> Kutipan Teks:
________________________________________
Kamis, 13 Oktober 2016

Penilaian Sikap dalam Konteks Nurturant Effect




Penilaian Sikap dalam Konteks Nurturant Effect
Oleh:  Sugiyanto*




Judul artikel ini merupakan esensi penilaian sikap pada Kurikulum 2013. Penilian sikap memerlukan kecermatan jika dibandingkan dengan pengetahuan dan keterampilan. Penilaian sikap perlu pengelolaan tersendiri dari pendidik. Pengelolaan dimaksud  terkait perencanaan dan pelaksanaan. Selain hal itu, konsep tentang nurturant effek memerlukan interprestasi secara komprehensif. Secara riil membahas penilaian tak lepas dari pembelajaran. Paparan ini mendiskusikan kontens pembelajaran, instructional effect dan nurturant effect, serta penilaian sikap.
Kurikulum berbasis kompetensi, terkait dengan penilaian, mengacu pada sistem belajar tuntas (mastery learning). Sistem Belajar Tuntas mengimplementasikan (mengadaptasi) pengajaran kelompok dengan jumlah siswa banyak. Sistem ini mampu memperhatikan perbedaan kompetensi masing-masing individu secara cukup. Sistem belajar tuntas diharapkan dapat lebih memberikan penilaian komprehensip terhadap perbedaan individu. (Winnkel, 2009:426) Hal tersebut mensyaratkan bahwa masing-masing peserta didik tidak terbedakan  antara yang pandai dan kurang dalam mencapai ketuntasan belajar. Setiap  peserta didik diharapkan dapat mencapai kompetensi yang diharapkan. Semua pencapaian kompetensi tersebut diupayakan melalui sebuah proses pembelajaran.
Permendiknas No 103 Tahun 2014 tentang Pembelajaran pada Pendidikan Dasar dan Pendidikan Menengah menyatakan bahwa Kurikulum 2013 menggunakan modus pembelajaran langsung (direct instructional) dan tidak langsung (indirect instructional). Pembelajaran langsung adalah pembelajaran yang mengembangkan pengetahuan, kemampuan berpikir dan keterampilan menggunakan pengetahuan peserta didik melalui interaksi langsung dengan sumber belajar yang dirancang dalam silabus dan RPP. Dalam pembelajaran langsung peserta didik melakukan kegiatan mengamati, menanya, mengumpulkan informasi/mencoba, menalar/mengasosiasi, dan mengomunikasikan. Pembelajaran langsung menghasilkan pengetahuan dan keterampilan langsung, yang disebut dengan dampak pembelajaran (instructional effect).
________________________________________
> Arahan Tugas 1:
Sebutkan semua kegiatan yang dilakukan peserta didik dalam pembelajaran langsung menurut teks tentang penilaian sikap.
> Arahan Tugas 2:
Lanjutkan teks tentang penilaian sikap dengan menulis bagian berikutnya, dimulai setelah kalimat terakhirnya.

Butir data
________________________________________
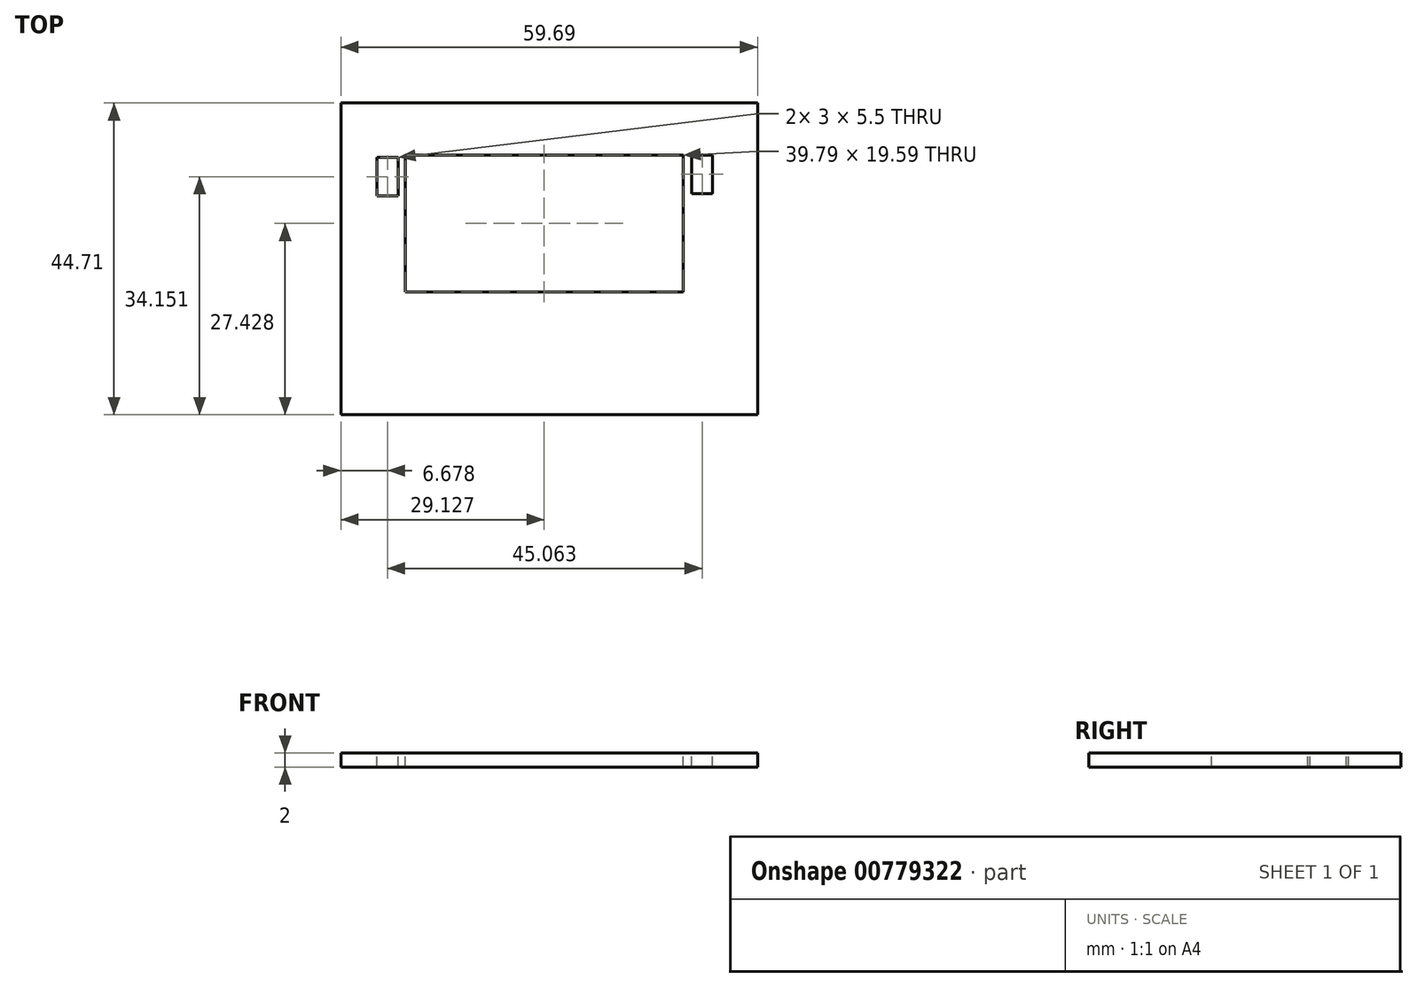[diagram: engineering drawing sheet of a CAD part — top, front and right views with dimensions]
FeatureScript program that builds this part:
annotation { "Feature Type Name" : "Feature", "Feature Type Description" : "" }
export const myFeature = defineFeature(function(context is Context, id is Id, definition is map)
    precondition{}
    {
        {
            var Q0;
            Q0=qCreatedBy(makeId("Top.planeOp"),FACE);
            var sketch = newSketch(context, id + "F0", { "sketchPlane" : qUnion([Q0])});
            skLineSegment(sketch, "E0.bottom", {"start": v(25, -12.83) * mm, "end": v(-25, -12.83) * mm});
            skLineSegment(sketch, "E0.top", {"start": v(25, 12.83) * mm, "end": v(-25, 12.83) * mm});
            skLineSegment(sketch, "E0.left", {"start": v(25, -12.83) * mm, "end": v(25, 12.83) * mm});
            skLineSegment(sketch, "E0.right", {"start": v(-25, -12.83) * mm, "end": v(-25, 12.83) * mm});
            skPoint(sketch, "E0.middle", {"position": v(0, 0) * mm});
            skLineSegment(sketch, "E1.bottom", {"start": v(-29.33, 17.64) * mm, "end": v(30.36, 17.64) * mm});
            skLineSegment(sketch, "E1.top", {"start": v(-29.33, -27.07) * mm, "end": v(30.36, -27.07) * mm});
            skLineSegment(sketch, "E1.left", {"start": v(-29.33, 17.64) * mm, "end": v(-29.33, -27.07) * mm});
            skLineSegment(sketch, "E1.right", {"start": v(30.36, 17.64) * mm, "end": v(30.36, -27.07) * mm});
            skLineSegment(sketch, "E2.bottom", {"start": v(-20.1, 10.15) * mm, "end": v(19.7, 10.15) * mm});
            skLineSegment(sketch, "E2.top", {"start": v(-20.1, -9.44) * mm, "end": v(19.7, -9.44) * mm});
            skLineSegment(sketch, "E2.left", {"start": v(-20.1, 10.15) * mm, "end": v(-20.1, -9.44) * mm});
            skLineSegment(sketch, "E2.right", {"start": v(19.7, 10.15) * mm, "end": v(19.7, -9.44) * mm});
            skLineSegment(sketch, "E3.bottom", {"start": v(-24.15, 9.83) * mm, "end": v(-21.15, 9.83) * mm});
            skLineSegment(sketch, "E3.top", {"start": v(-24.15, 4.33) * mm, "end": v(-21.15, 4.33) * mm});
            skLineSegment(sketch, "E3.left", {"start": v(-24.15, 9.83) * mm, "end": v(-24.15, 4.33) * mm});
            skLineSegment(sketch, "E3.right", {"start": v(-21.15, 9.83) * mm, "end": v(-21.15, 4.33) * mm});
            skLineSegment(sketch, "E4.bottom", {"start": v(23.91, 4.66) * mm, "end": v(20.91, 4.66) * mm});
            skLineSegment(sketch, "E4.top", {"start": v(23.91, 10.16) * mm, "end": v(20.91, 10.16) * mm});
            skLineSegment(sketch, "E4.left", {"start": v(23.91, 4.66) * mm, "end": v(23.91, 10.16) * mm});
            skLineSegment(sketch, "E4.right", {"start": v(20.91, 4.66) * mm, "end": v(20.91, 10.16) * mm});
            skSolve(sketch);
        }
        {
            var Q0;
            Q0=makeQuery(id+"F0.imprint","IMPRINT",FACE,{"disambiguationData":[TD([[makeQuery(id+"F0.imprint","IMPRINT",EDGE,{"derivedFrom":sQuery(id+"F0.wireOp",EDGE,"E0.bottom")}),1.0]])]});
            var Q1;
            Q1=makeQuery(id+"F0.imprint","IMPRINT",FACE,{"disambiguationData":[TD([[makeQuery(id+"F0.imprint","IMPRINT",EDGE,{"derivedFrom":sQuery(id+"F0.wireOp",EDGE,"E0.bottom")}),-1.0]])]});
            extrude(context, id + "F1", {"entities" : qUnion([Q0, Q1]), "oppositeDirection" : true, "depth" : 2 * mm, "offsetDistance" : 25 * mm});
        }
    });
________________________________________
> Jawaban Tertulis 1:
- mengamati
- menanya
- mengumpulkan informasi/mencoba
- menalar/mengasosiasi
- mengomunikasikan

> Jawaban Tertulis 2:
Pembelajaran tidak langsung adalah pembelajaran yang terjadi secara implicit selama proses pembelajaran langsung.  Pembelajaran inilah yang dikondisikan menghasilkan dampak pengiring (nurturant effect). Pembelajaran tidak langsung berkenaan dengan pengembangan nilai dan sikap yang terkandung dalam KI-1 dan KI-2. Hal ini berbeda dengan pengetahuan tentang nilai dan sikap yang dilakukan dalam proses pembelajaran langsung oleh mata pelajaran Pendidikan Agama dan Budi Pekerti serta Pendidikan Pancasila dan Kewarganegaraan. Pengembangan nilai dan sikap sebagai proses pengembangan moral dan perilaku, dilakukan oleh seluruh mata pelajaran dan dalam setiap kegiatan yang terjadi di kelas, sekolah, dan masyarakat.
Secara dikotomi pembelajaran langsung (direct instructional) diharapkan dapat menghasilkan dampak pembelajaran (instructional effect). Pembelajaran tidak langsung (indirect instructional) diharapkan menghasilkan dampak pengiring (nurturant effect). Joyce, dkk (2009:115) memberikan paparan dan contoh  terkait dampak pembelajaran dan dampak pengiring tersebut diantaranya sebagai berikut.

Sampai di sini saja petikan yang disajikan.